William (Willie) Gallacher


1881 - 1965

Politician, trade unionist and Red Clydesider. Born into a working-class family in Paisley, Gallacher was employed as a grocer, then a brass fitter and an engineer in the Albion Motor Works, becoming involved in socialist politics in Glasgow and in the Temperance Movement.

He opposed Britain's involvement in the First World War and went on to lead the Clyde Workers Committee, which was central to the organisation of a strike at William Beardmore's Parkhead Forge in 1916. The Government became involved given the company's vital war work and Gallacher was 'exiled' to Edinburgh along with Arthur MacManus (1889 - 1927) and David Kirkwood (1872 - 1955). Gallacher was jailed following an article criticising the war and he spent six months in prison. He was jailed once again after he led a strike in support of a 40-hour working week in 1919. A rally of striking workers in George Square (Glasgow) was broken up by police and the Government ordered troops onto the streets.

Having been enthused by Vladimir Ilyich Lenin, who he met in Moscow in 1920, Gallacher became a founding member of the Communist Party of Great Britain the same year.

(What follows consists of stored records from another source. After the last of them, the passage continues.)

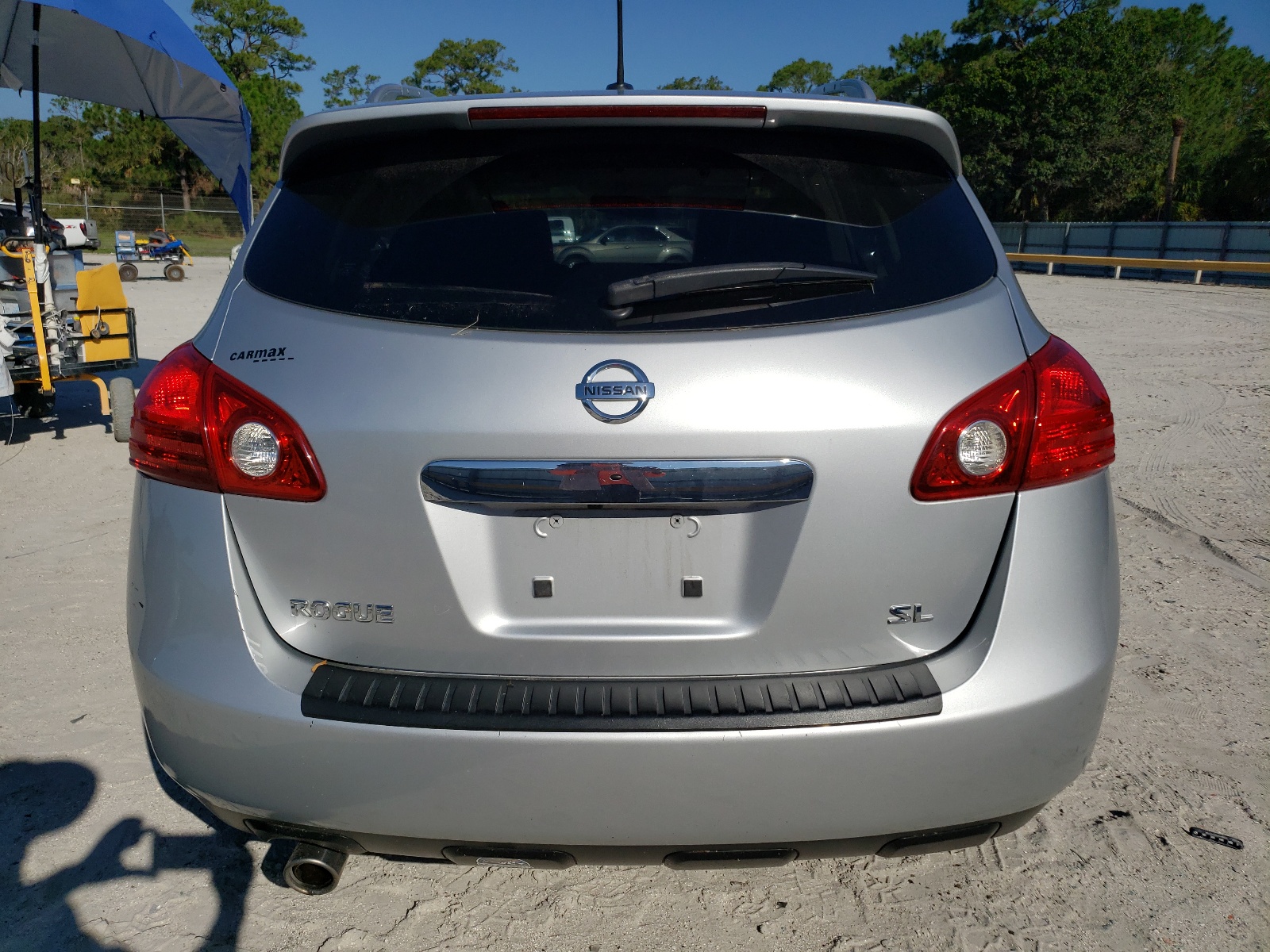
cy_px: 476
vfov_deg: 53.1
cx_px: 635
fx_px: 954
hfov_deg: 67.3
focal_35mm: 26
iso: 51
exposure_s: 1/10000
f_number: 1.5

In 1925 he found himself imprisoned once again, receiving a one-year sentence for incitement to mutiny.

Following several years supporting the Fife miners, he was elected as the Communist Member of Parliament for West Fife in 1935 and served until 1950, the last Communist to sit in the British Parliament. He served as President of the Communist Party from 1956 to 1963.

He wrote several books, including The Case for Communism (1949), and died in Paisley.